Friday, May 05, 2006

Rummy Gets Colbertized

I think this is great: Stephen Colbert has been inducted into the vernacular. In reference to yesterday's episode in which former CIA analyst Ray McGovern called out Rumsfeld on his pathological lies, a French blogger coined the phrase "Colberise" -- to hold a politician accountable, face to face. Read Marty Kaplan's piece on Huffington Post:

I Love Ray McGovern

Add former CIA analyst Ray McGovern to the list of patriots not only willing to speak truth to power, but also able on the spot to cite chapter and verse to back up their accusations with facts.

On a good day, if we're really lucky, a media account of a sparring match between the likes of Rumsfeld and Cheney and some adversary will also include file footage of them saying exactly what they deny they ever said. The niceties of MSM coverage preclude using the word "lie," so juxtaposing matter with anti-matter is the closest most networks or papers will come to mentioning He Who Must Not Be Named (you know, Pinocchio). But Ray McGovern not only had the goods on Rumsfeld -- he more than met the SecDef's condescending demurrals with withering facts. It's hard not to contrast his courage and steadfastness in real time with the Pentagon brass (and the ex-brass Secretary of State) who wilted under the scorn of the neocon crackpot consensus.

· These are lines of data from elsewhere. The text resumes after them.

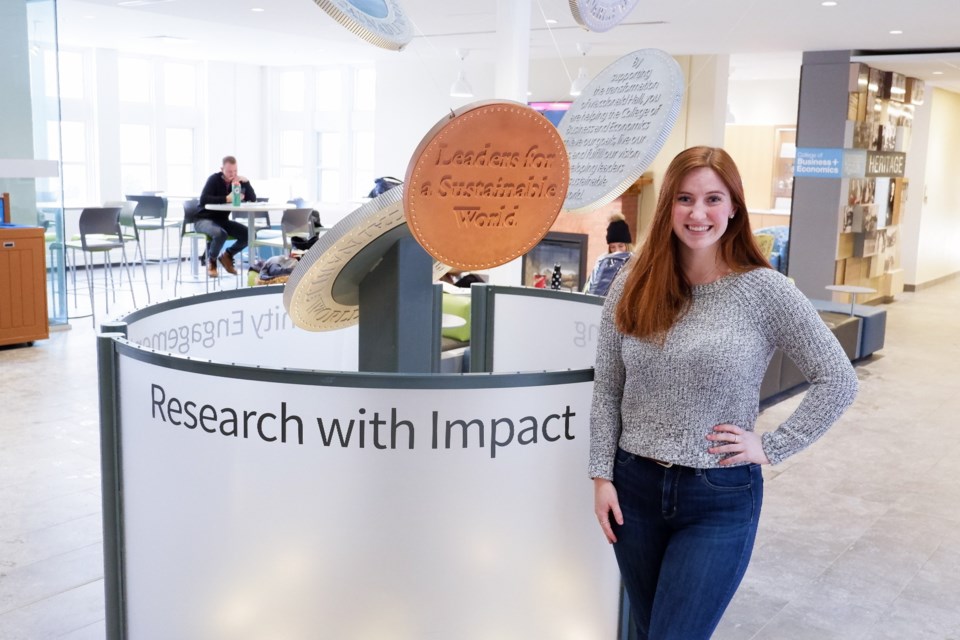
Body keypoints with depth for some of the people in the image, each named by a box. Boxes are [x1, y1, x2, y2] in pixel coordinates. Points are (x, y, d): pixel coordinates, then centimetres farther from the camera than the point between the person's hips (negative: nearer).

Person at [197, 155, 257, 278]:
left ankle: (227, 255, 10)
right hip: (204, 219, -6)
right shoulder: (214, 179, -14)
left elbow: (253, 199, -3)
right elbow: (203, 199, -27)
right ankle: (211, 261, -7)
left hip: (223, 220, 6)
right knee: (221, 233, -37)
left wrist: (246, 182, -18)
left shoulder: (238, 181, 3)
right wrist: (227, 199, -32)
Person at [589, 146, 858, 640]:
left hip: (721, 498, -3)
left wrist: (771, 448, -8)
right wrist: (602, 476, 0)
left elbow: (838, 381, -4)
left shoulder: (764, 290, -9)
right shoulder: (632, 286, -1)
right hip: (635, 487, 4)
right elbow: (607, 391, 4)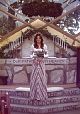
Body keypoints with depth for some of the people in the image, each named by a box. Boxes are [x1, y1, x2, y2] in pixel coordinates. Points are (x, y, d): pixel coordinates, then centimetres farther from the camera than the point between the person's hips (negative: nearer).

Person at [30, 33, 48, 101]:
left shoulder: (44, 46, 2)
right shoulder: (33, 46, 3)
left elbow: (47, 54, 5)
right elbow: (31, 54, 8)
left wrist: (43, 56, -13)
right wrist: (33, 57, -11)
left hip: (41, 63, 0)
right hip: (35, 63, 0)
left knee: (41, 77, 0)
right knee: (34, 78, 0)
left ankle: (41, 95, 7)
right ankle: (35, 95, 8)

A headline on ManuMilitari coins the perfect description of what McGovern did: "Rumsfeld se fait 'colberiser.'" I know, it's in French, the language of frog-eaters who wouldn't follow Bush blindly into Iraq. You can guess what it means: Rumsfeld gets Colberted. The blogger who posted that defines it this way: "Colberiser: Régler face à face, ses comptes avec un politicien." It means: to hold a politician accountable, face to face.

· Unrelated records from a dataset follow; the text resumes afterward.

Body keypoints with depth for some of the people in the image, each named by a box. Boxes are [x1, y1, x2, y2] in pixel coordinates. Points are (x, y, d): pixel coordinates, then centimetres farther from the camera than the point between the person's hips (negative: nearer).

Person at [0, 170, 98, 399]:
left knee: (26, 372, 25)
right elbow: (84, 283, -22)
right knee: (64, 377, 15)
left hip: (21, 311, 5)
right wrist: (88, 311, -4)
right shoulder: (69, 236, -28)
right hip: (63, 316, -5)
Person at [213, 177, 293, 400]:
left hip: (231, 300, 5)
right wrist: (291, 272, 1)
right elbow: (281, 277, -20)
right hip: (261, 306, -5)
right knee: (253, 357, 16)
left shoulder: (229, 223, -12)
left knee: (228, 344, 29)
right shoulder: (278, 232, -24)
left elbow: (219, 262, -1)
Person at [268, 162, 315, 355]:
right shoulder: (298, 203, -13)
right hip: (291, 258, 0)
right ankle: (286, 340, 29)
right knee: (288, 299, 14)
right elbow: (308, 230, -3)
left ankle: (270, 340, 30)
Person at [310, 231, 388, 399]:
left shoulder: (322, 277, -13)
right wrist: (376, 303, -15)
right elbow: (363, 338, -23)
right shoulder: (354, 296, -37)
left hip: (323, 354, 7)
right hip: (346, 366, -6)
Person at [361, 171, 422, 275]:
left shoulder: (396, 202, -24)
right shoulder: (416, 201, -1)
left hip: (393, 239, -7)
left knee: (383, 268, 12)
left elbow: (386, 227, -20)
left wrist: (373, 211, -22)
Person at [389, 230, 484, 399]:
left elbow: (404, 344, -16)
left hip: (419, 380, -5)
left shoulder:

This time around, it won't be enough to say that Ray McGovern wasn't funny enough, or that he was rude, or went on too long, or the rest of the courtier dyspepsia being attributed to Colbert. McGovern is doing what, shockingly, national Democrats haven't been doing; he's doing what the kewl kids in prom clothes in the Fourth Estate haven't been doing; he's doing what Left Blogistan and a handful of columnists have been doing, and what born-again furies like Chris Matthews are at long last doing. "Civil discourse" is the last refuge of scoundrels. It can't be long before the ideological bubble boys who deceived us into this misbegotten folly retreat to ticketed events and the comforting embrace of Fox News. Yet wasn't it the codpiece-in-chief who said, "You can run - but you can't hide"? It'd be sweet if that impotent bragodoccio finally came home to roost.